— Что угодно-с? — пробасил, наоборот, сочно, богатырски.
Андрей, не колеблясь, вручил ему рубль и сказал:
— С Рождеством Христовым. Я с визитом к Аркадию Борисовичу R. Понимаю, он вряд ли предупредил, но я очень, очень спешу увидеть его…
Сердце заколотилось при мысли, что могут просто не пустить, и тогда все поединки с собой были вовсе глупыми. Но швейцар вдруг оживился, улыбнулся, пробасил еще гуще: «И вам Рождества, барин, нет, вас как раз, кажется, ожидают!» — и посторонился.
Ожидают?! Нет, не может… Нет?
Андрей поблагодарил, чинно прошел мимо, старательно сжимая губы. Но по лестнице — уже побежал, путаясь в подоле крылатки, расстегивая ее на бегу, чтобы не сломать на ступенях шею. Колотилось сердце. Ожидают! Ожидают! Его ли — или какое недоразумение, совпадение? Да если и так, все равно, все равно! С пестрящих портретами стен на него поглядывали насупленные старики и старухи в паричках, разве что не кричали вслед: «Куда летишь, стоеросовый ты олень? Все спят еще!»

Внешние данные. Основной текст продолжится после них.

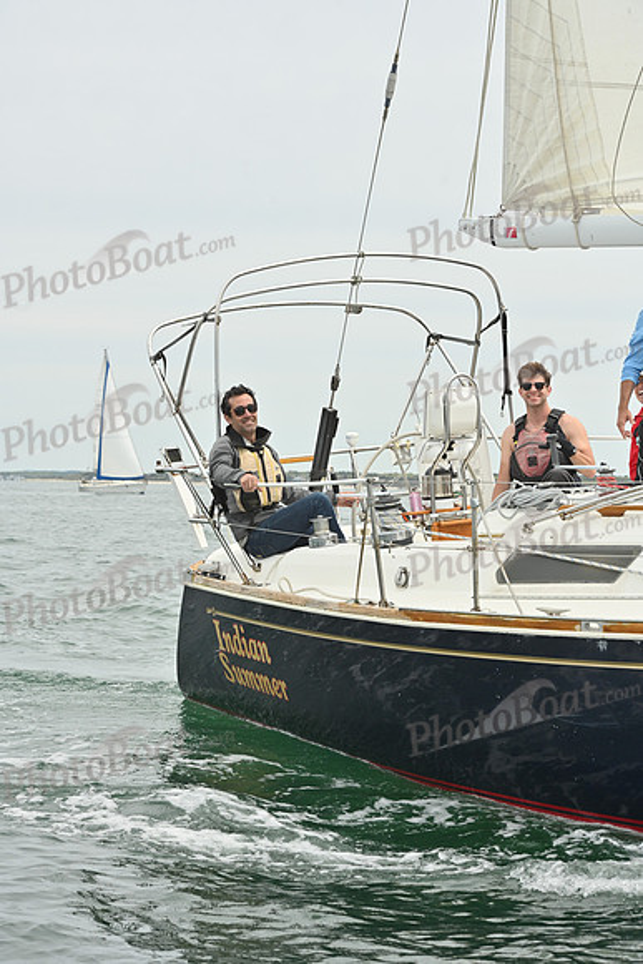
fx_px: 2543
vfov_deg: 21.5
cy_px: 482
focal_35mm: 95
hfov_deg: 14.4
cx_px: 322
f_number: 10
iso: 320
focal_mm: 95
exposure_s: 1/800
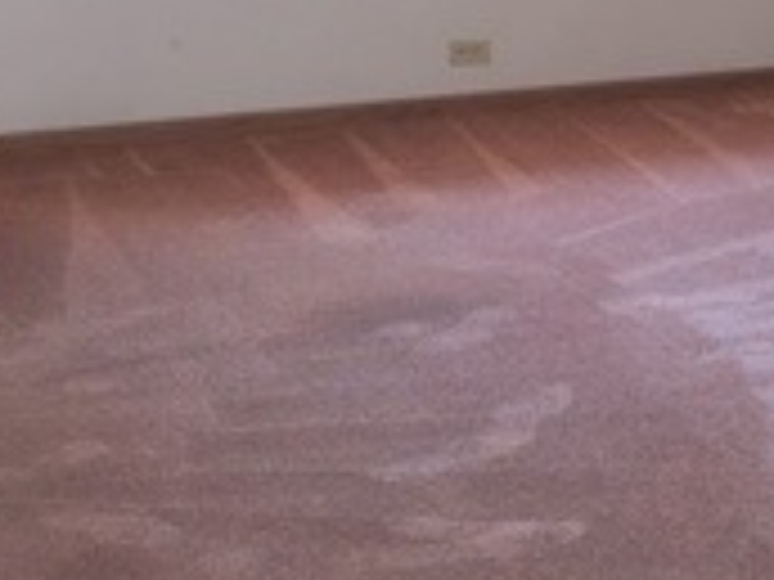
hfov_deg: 16.7
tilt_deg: -10.0
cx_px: 1125
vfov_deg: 13.6
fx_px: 2415
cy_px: 45
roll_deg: -0.6
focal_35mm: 108
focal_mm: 4.15
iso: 25
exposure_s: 1/60
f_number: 2.2
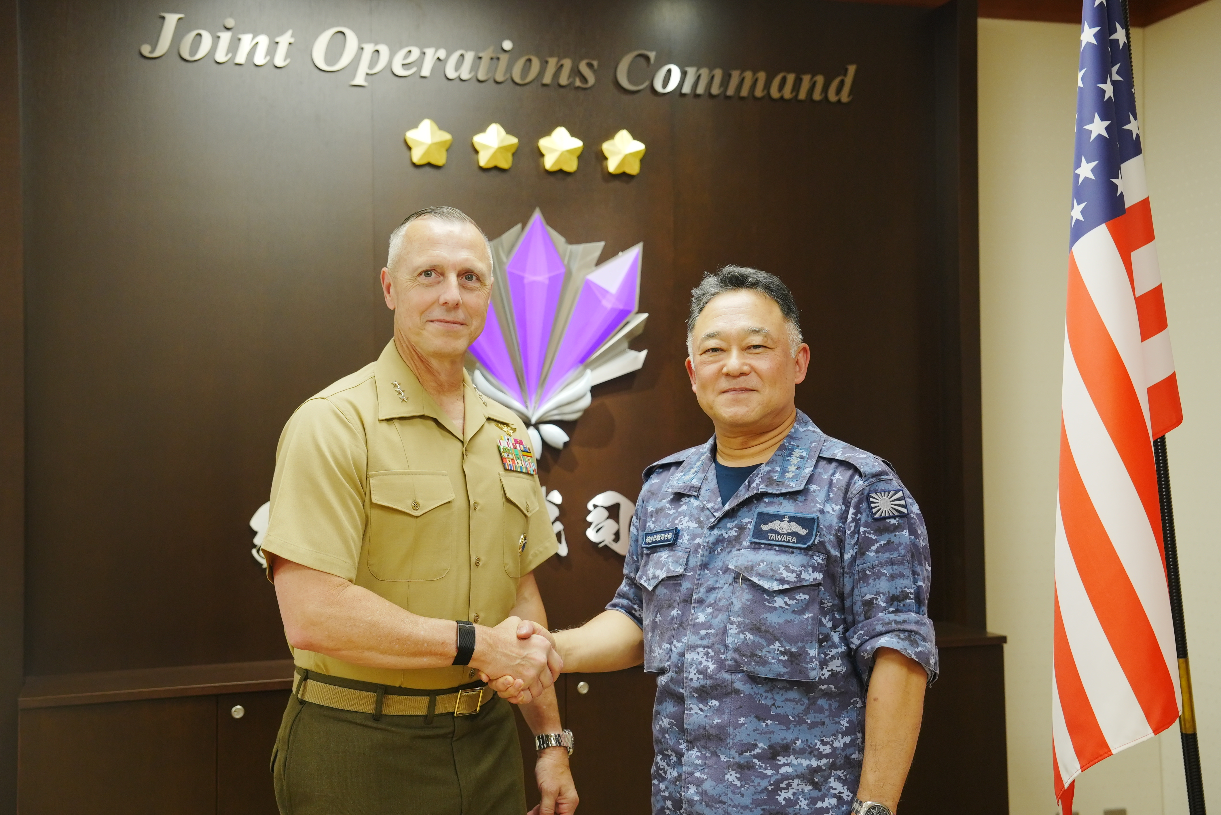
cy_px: 408
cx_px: 610
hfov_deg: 43.6
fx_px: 1527
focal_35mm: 45
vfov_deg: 29.9
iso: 1600
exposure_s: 1/200
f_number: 4
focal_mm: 45
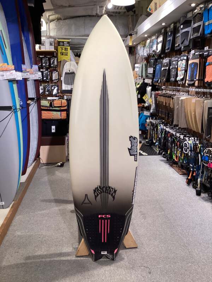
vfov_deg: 58.4
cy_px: 141
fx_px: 253
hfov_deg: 45.4
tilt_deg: -13.5
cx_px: 106
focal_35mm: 31
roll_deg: +0.0
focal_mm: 3.3
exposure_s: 1/60
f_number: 2.4
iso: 80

Ему плевать было на их укор. Больше он не мог ждать ни минуты.
Дом № 19 по Неглинному проезду
У огня R. просидел всю ночь и не заметил, как остались лишь тихонько тлеющие уголья — точно там, в камине, кто-то осоловело моргал. R. как раз спать не хотел, ну а теперь и вовсе был как животное перед броском, не то затравленное, не то торжествующее. Письмо лежало на столе, белея дешевой бумагой. Иногда хотелось снова схватить его и перечитать, но уже в следующую секунду руки опускались.
Ночь выдалась престранная, если не сказать жутковатая: сначала дурные голоса бубнили и визжали по углам; потом чуть не загорелся лапник в вазе; потом что-то истово лупило в окно, точно прямо сквозь стекло пыталась выбраться наружу некая неповоротливая туша. Но потом все затихло; празднующий город тоже замолчал, улеглись метель с ветром, и осталась лишь она — усталость. Причем та самая, муторная, когда и аппетита нет, и спать не ляжешь, и почти в любой позе неудобно, и всякий сторонний звук заставляет вздрагивать или раздраженно кривиться. Под утро еще и принесли дикое это послание от Ивана, все перевернувшее с ног на голову.
С ним и так было сложно весь год. Грешным делом поначалу R. его и винил в том, что так паскудно себя чувствует, что совсем не рад празднику, что идет домой еле живой, точно всю бодрость оставил в части. В какой-то мере так, конечно, и было: разве сахарно терпеть в подчинении человека, однажды с мясом вырвавшего из твоей жизни самый важный кусок и вдобавок потоптавшегося по этому куску ногами? Существование бок о бок с бывшим вольным корреспондентом Осой, с бедным студентом, чьи фамилия и отчество в памяти не укоренились, а вот лицо исподволь вспомнилось, R. поначалу воспринимал как пугающую издевку судьбы, потом — как душеспасительное испытание и наконец вовсе запутался: для чего так повернулось? В этой сумбурице он и дожил до Рождества, быстро сдался, вспомнил кое-что из восточной философии и… поплыл по течению собственных чувств, не пытаясь душить ни ростки житейской симпатии, ни вполне окрепшие побеги служебного уважения к давнему крушителю планов и надежд. Не прощал, просто пока не думал. Силился кроить, как себя, надвое: на «до» и «после».
Ведь он всегда так делал, с самого дня, когда лишился своего-чужого дома; когда ушел, приняв позорный расчет, но сохранив хотя бы семейную честь и родительский покой. Повезло, что они читали не все подряд газеты, что вовсе не знали о фельетоне, а если знали — не приняли на счет сына. Сам-то R. все объяснил проще: не сидится. Не хочет более быть курицей-наседкой, растущий ребенок уже не так в нем нуждается, пора искать иное дело — зря, что ли, учился? А тут еще грядет война за братский народ, не пойти на которую — попросту грех. Патриотический дух, охвативший в тот чудовищный год общество и всем попутавший планы, стал для R. целительной маской, помогшей скрыть растоптанную душу от семьи и даже в некоторой степени от себя самого.